» STUDY TEXT:

CSCI 435: Compiler Construction
Assignment 7

Overview

Write a PREDICTIVE (no backtracking), recursive descent parser for the grammar below. EBNF is used, so be careful to note whether a symbol is a metasymbol or not. The six valid metasymbols are the following: {, }, [, ], (, and ). A symbol is NOT a metasymbol if it is in single quotes (e.g., '[' and '}'). All the tokens are single characters, so the scanner is trivial. NAME your scanner function "getToken" (see Required Functions below).

In a comment above EVERY parsing method, show the rewritten GRAMMAR RULE that it parses. Use the STANDARD techniques we studied to remove left recursion and perform left factoring.

» DATA EXCERPT:
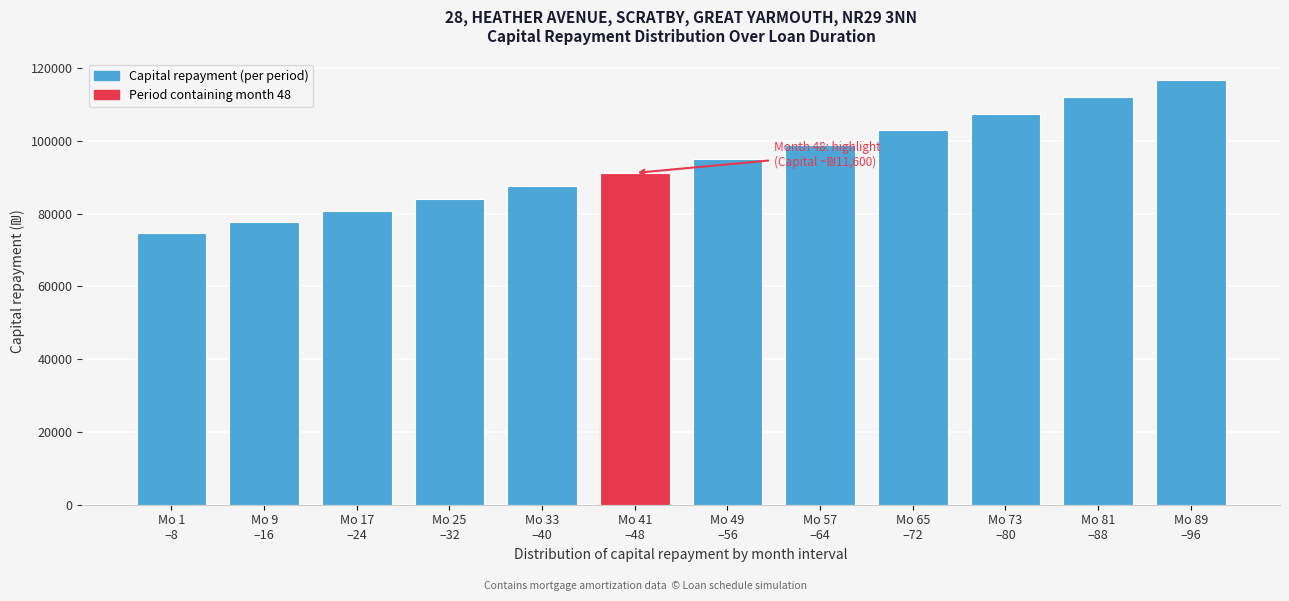

Reading left to right, what are all the values shown in this chart?

74559.0	77623.7	80814.4	84136.2	87594.6	91182.8	94970.5	98920.1	103032.1	107377.2	111981.3	116861.6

» EXERCISE: In the compiler assignment above, what name must the scanner function be given?

» EXERCISE RESPONSE: getToken